> _Supplied data_:
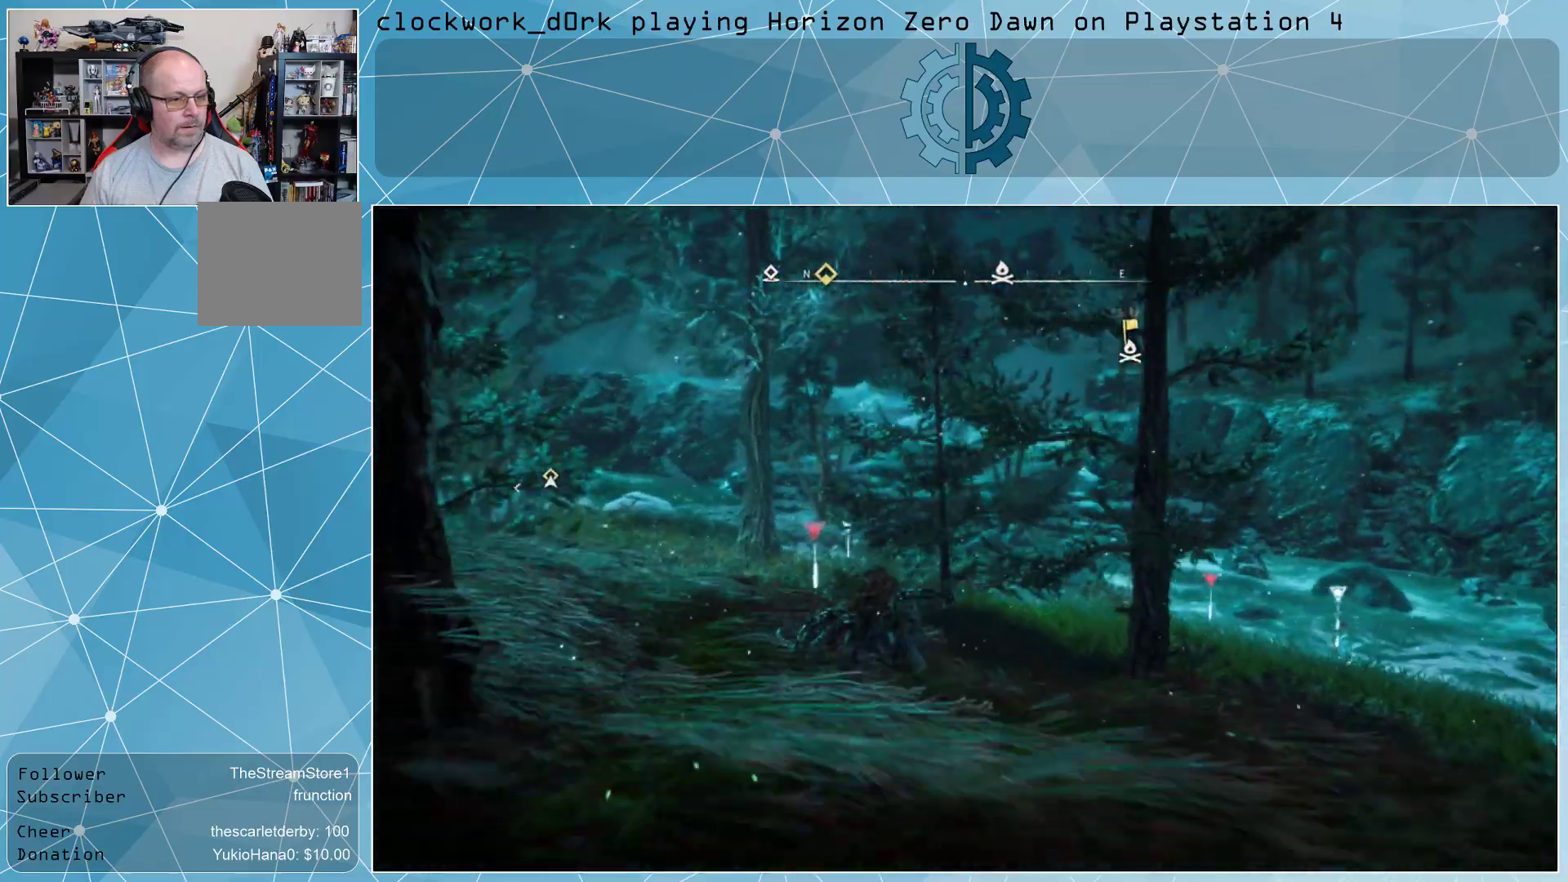
{"buttons": [], "left_stick": "up", "right_stick": "center", "events": [[167, "right_stick", "right"], [333, "right_stick", "center"]]}
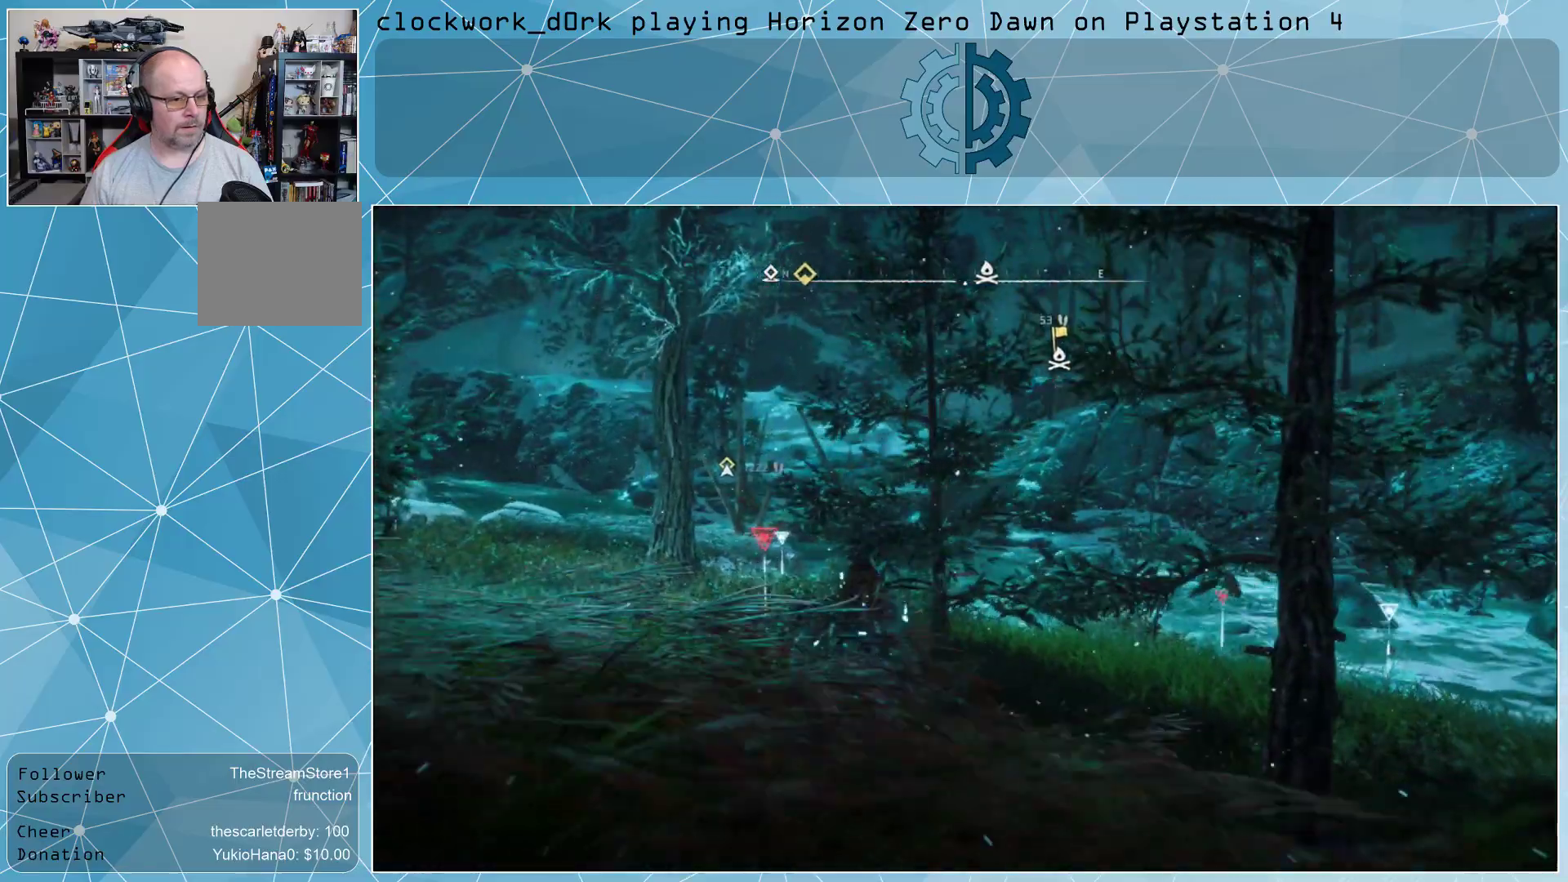
{"buttons": [], "left_stick": "up", "right_stick": "center", "events": [[233, "right_stick", "up"], [467, "right_stick", "center"]]}
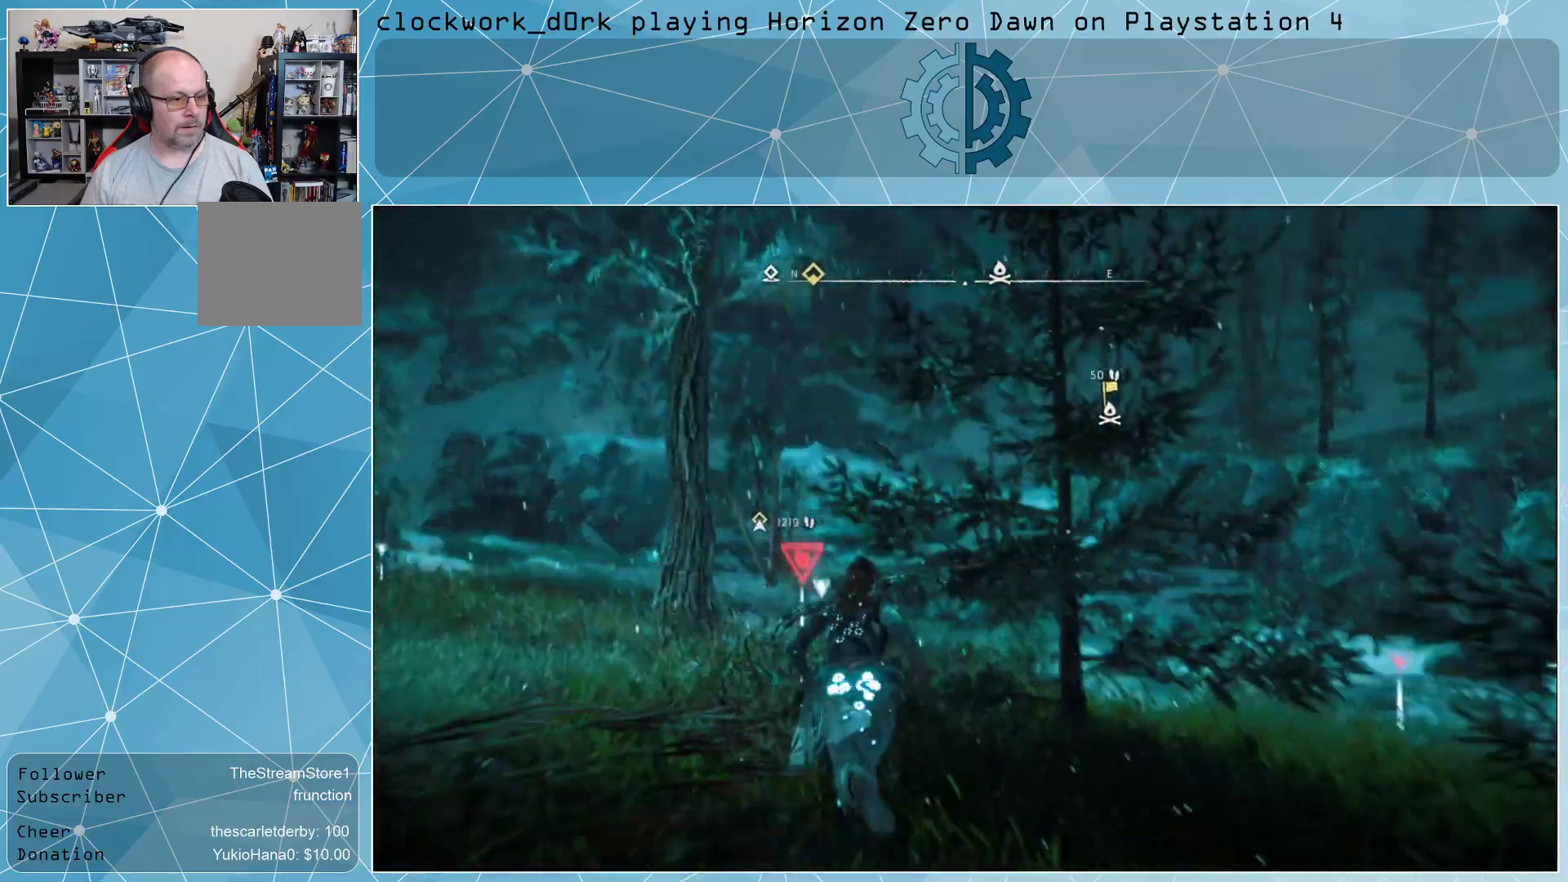
{"buttons": [], "left_stick": "up", "right_stick": "down", "events": [[167, "right_stick", "up"], [267, "right_stick", "center"], [433, "right_stick", "down"]]}
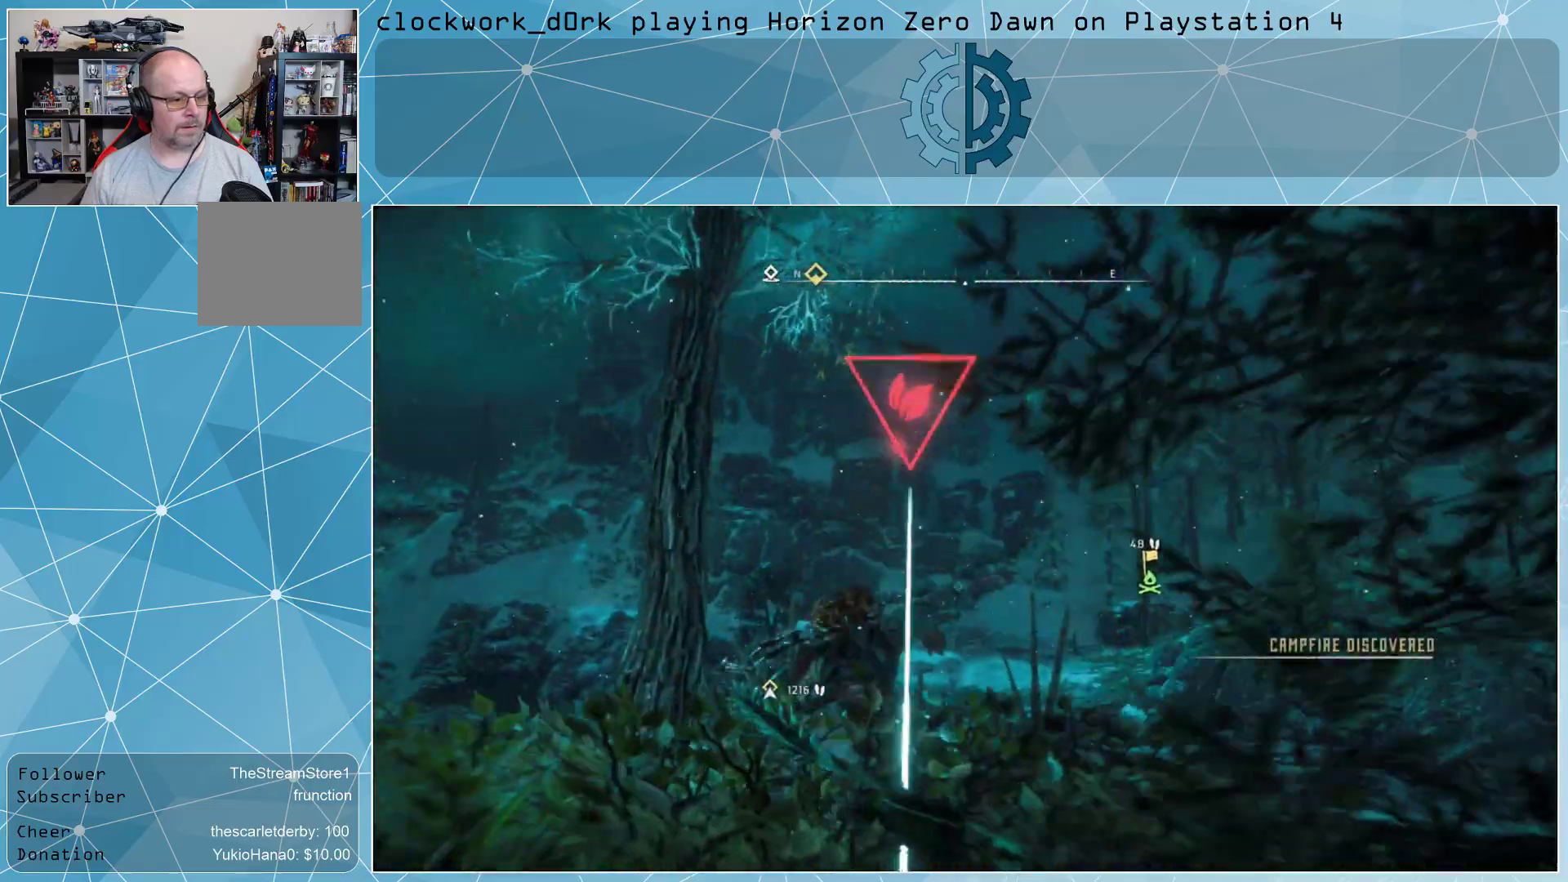
{"buttons": [], "left_stick": "up", "right_stick": "center", "events": [[133, "right_stick", "center"]]}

> _Exercise directions_: Output the material word for word. Pictures do not go in.

> _Final answer_:
{"buttons": [], "left_stick": "up", "right_stick": "center", "events": [[167, "right_stick", "right"], [333, "right_stick", "center"]]}
{"buttons": [], "left_stick": "up", "right_stick": "center", "events": [[233, "right_stick", "up"], [467, "right_stick", "center"]]}
{"buttons": [], "left_stick": "up", "right_stick": "down", "events": [[167, "right_stick", "up"], [267, "right_stick", "center"], [433, "right_stick", "down"]]}
{"buttons": [], "left_stick": "up", "right_stick": "center", "events": [[133, "right_stick", "center"]]}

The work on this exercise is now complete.